## [Die Aufgabe]
Gib bitte sämtliche Zeilen der folgenden Daten Wort für Wort und unverändert zurück.

################

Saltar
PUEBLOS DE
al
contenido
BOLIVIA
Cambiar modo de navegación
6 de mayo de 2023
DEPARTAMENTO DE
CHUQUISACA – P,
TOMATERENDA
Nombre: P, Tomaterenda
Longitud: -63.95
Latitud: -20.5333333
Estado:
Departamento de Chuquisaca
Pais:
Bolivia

################

## [Ergebnis]
Saltar
PUEBLOS DE
al
contenido
BOLIVIA
Cambiar modo de navegación
6 de mayo de 2023
DEPARTAMENTO DE
CHUQUISACA – P,
TOMATERENDA
Nombre: P, Tomaterenda
Longitud: -63.95
Latitud: -20.5333333
Estado:
Departamento de Chuquisaca
Pais:
Bolivia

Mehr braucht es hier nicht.